- What is required -
From the review of tokenization strategies below, copy out verbatim everything from "This technical review" down to "and computational constraints.".

- Source passage -
Despite the proliferation of sophisticated tokenization methods in natural language processing (NLP) and their adaptation to biological data, evidence increasingly suggests that complex tokenization strategies do not universally outperform simpler approaches in scRNA-seq analysis [1] [50]. The non-sequential nature of genomic data, absence of inherent gene ordering, and technical noise inherent in single-cell technologies introduce unique challenges that complicate direct transfers of NLP tokenization methodologies [1]. Furthermore, task-specific requirements in biological discovery—ranging from cell type classification to spatial niche prediction—exhibit varying sensitivities to tokenization complexity.

This technical review examines the performance characteristics of simple versus complex tokenization strategies across specialized applications in single-cell genomics. By synthesizing evidence from recent benchmark studies and foundation model implementations, we aim to establish a framework for selecting tokenization approaches based on specific analytical goals, data characteristics, and computational constraints.

Tokenization Strategies in scFMs

Spectrum of Tokenization Approaches

Tokenization in scFMs encompasses diverse methodologies for converting continuous gene expression values into discrete tokens suitable for transformer-based architectures. These approaches span a complexity continuum from basic normalization techniques to sophisticated multi-modal integration schemes:

Table 1: Taxonomy of Tokenization Strategies in Single-Cell Foundation Models

Strategy Type	Core Methodology	Representative Models	Key Advantages
Rank-based	Genes ordered by expression level within each cell	Nicheformer, Geneformer	Robust to technical variance, preserves relative expression patterns
Expression binning	Expression values categorized into discrete bins	scBERT, scGPT	Captures magnitude information, reduces continuous value sensitivity
Normalized counts	Direct use of normalized expression values	UCE, scVI	Maintains quantitative relationships, minimal information loss
Multi-modal integration	Incorporates epigenetic, spatial, or protein data	CellPLM, Nicheformer	Enables cross-modal learning, enhanced biological context

The Simplicity Paradigm: Rank-Based Tokenization

Rank-based tokenization has emerged as a surprisingly effective simple approach despite its conceptual straightforwardness. This method orders genes by their expression levels within each cell, creating a deterministic sequence that serves as input to transformer models [1] [50]. The Nicheformer implementation demonstrates this approach, where "each single-cell expression vector is converted into a ranked sequence of gene tokens" [50]. This strategy eliminates sensitivity to absolute expression values while preserving the relative importance of genes within each cellular context.

The computational efficiency of rank-based tokenization derives from its minimal preprocessing requirements and inherent normalization properties. By transforming continuous expression values into ordinal rankings, this approach naturally mitigates batch effects and technical variations without requiring complex normalization pipelines [50]. Empirical evidence indicates that models utilizing rank-based tokenization consistently generate embeddings that remain stable under perturbations and incomplete gene panels, enhancing robustness across diverse datasets [50].

- Data segment -
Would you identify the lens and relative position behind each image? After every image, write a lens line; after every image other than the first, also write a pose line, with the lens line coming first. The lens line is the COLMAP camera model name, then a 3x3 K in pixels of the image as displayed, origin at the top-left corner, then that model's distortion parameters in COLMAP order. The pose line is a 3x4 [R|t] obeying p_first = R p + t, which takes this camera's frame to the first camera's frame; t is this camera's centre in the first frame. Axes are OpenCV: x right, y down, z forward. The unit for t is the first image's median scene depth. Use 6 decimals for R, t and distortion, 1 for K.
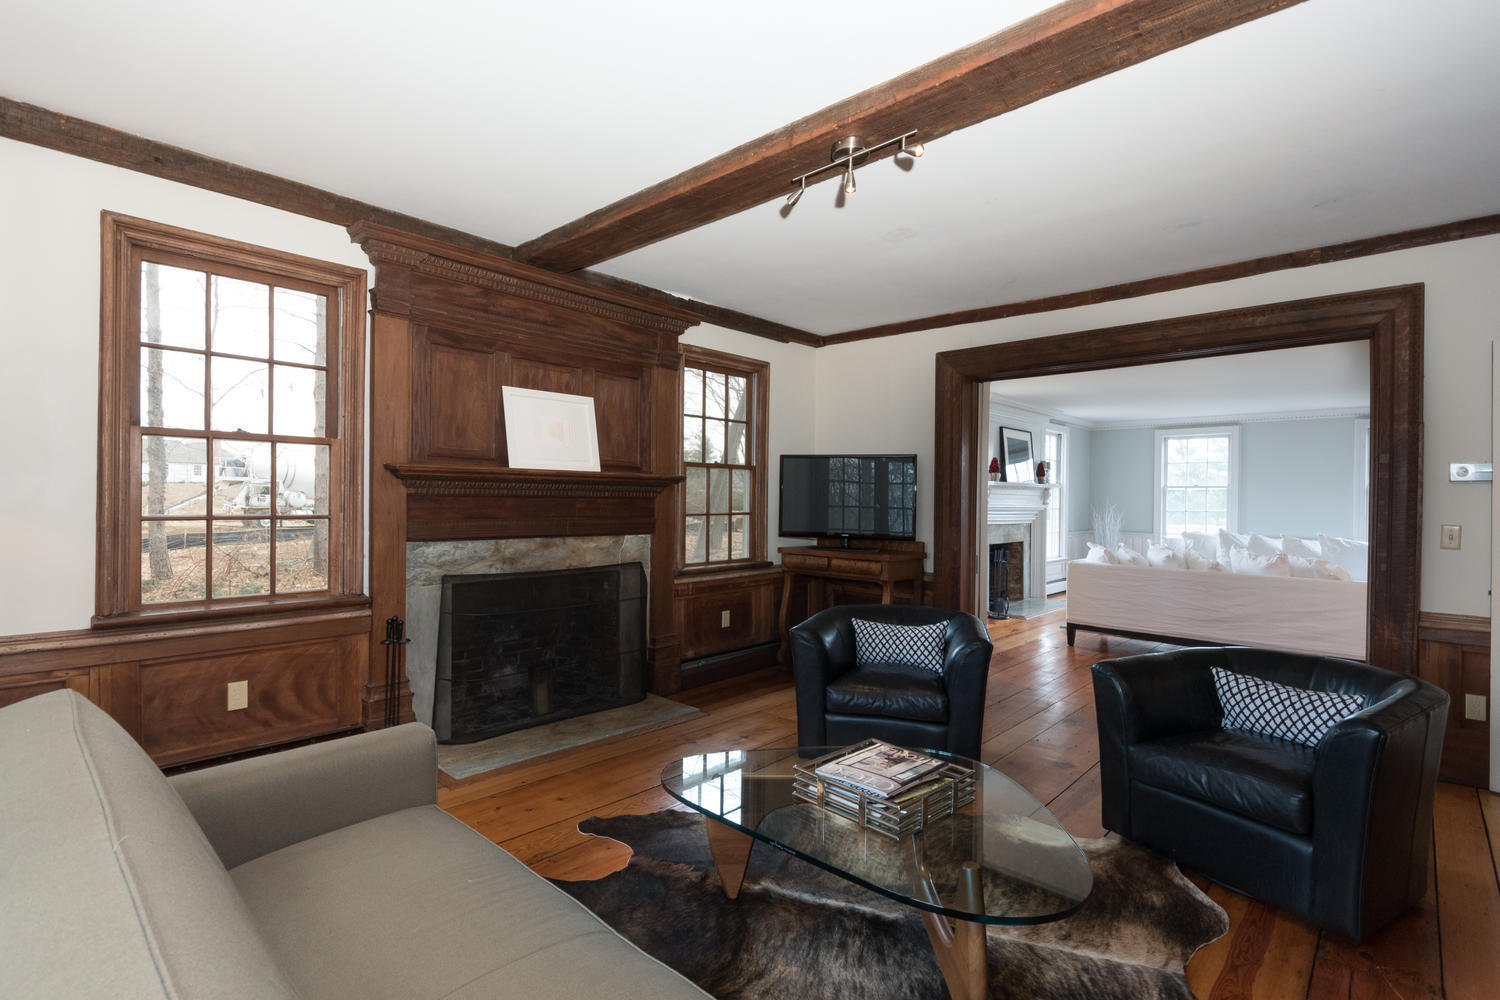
lens RADIAL K [[714.5, 0, 752.2], [0, 714.5, 504.9], [0, 0, 1]] dist [-0.002009, -0.000886]
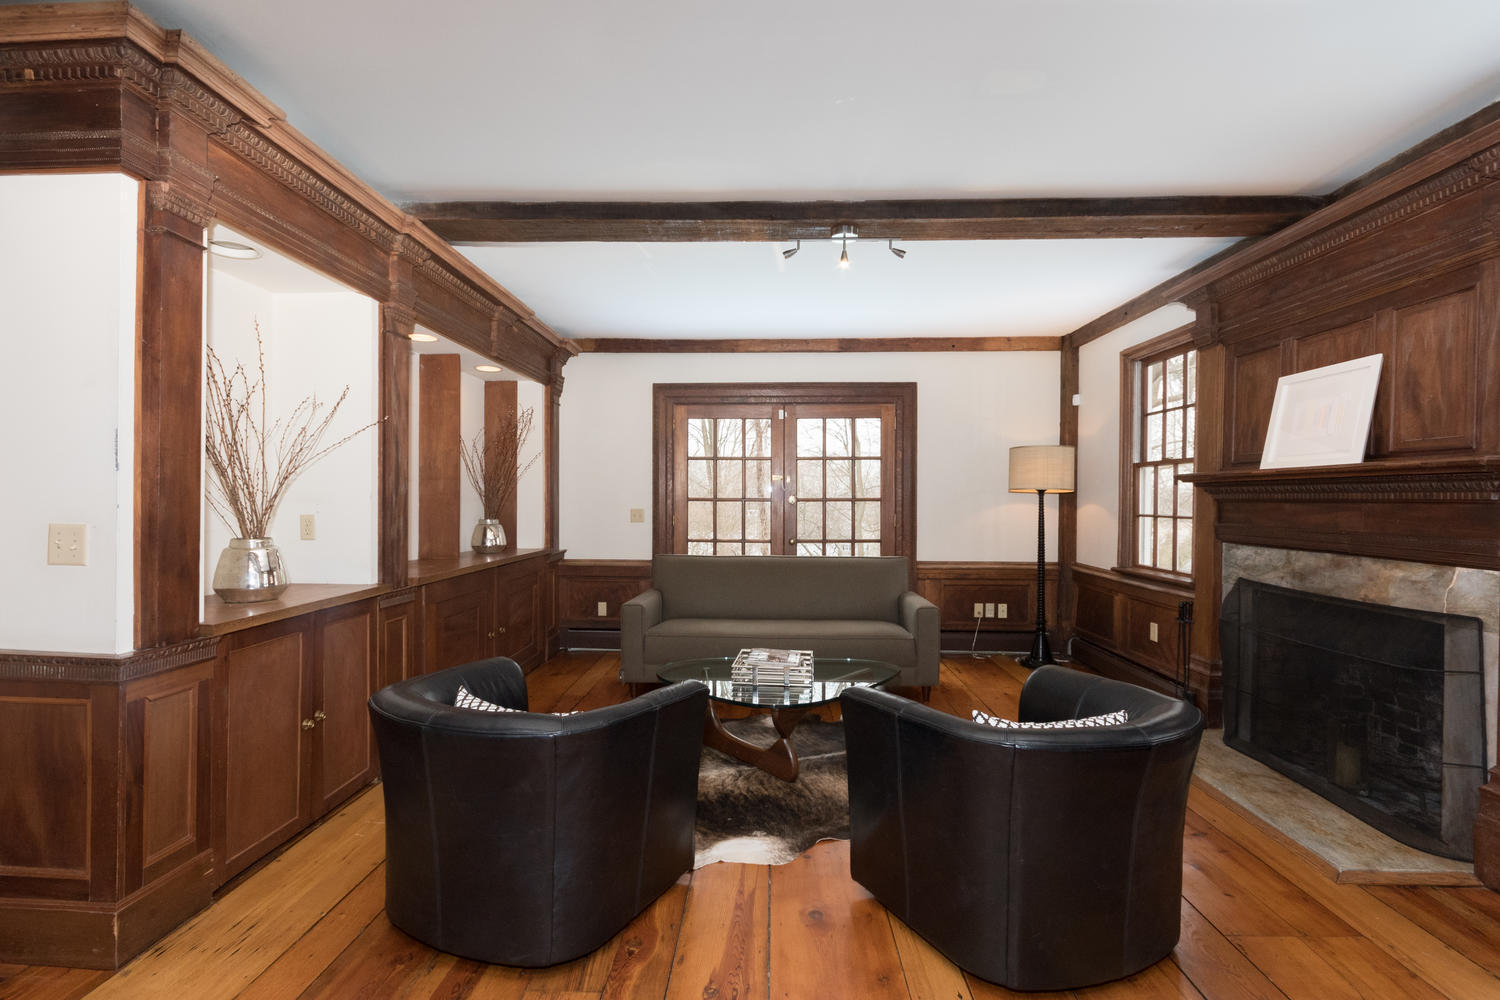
lens RADIAL K [[714.5, 0, 745.4], [0, 714.5, 506.5], [0, 0, 1]] dist [-0.002009, -0.000886]
pose [[-0.761607, 0.001107, -0.648038, 0.700994], [-0.006602, 0.999933, 0.009467, -0.008862], [0.648005, 0.011488, -0.761549, 1.179671]]
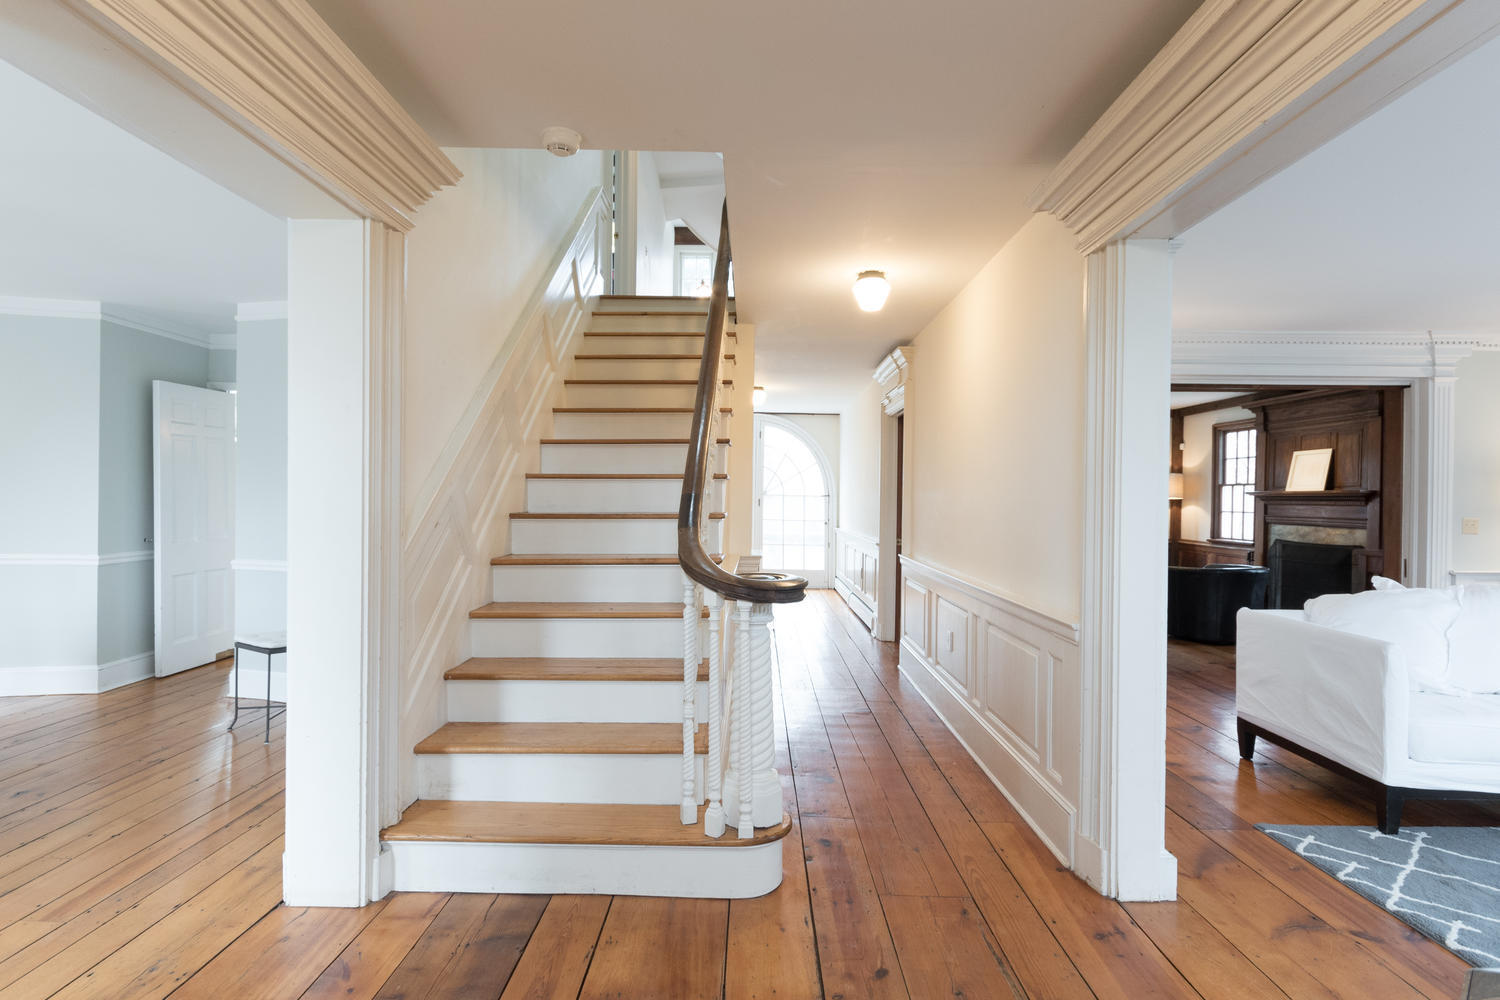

- Result of the exercise -
This technical review examines the performance characteristics of simple versus complex tokenization strategies across specialized applications in single-cell genomics. By synthesizing evidence from recent benchmark studies and foundation model implementations, we aim to establish a framework for selecting tokenization approaches based on specific analytical goals, data characteristics, and computational constraints.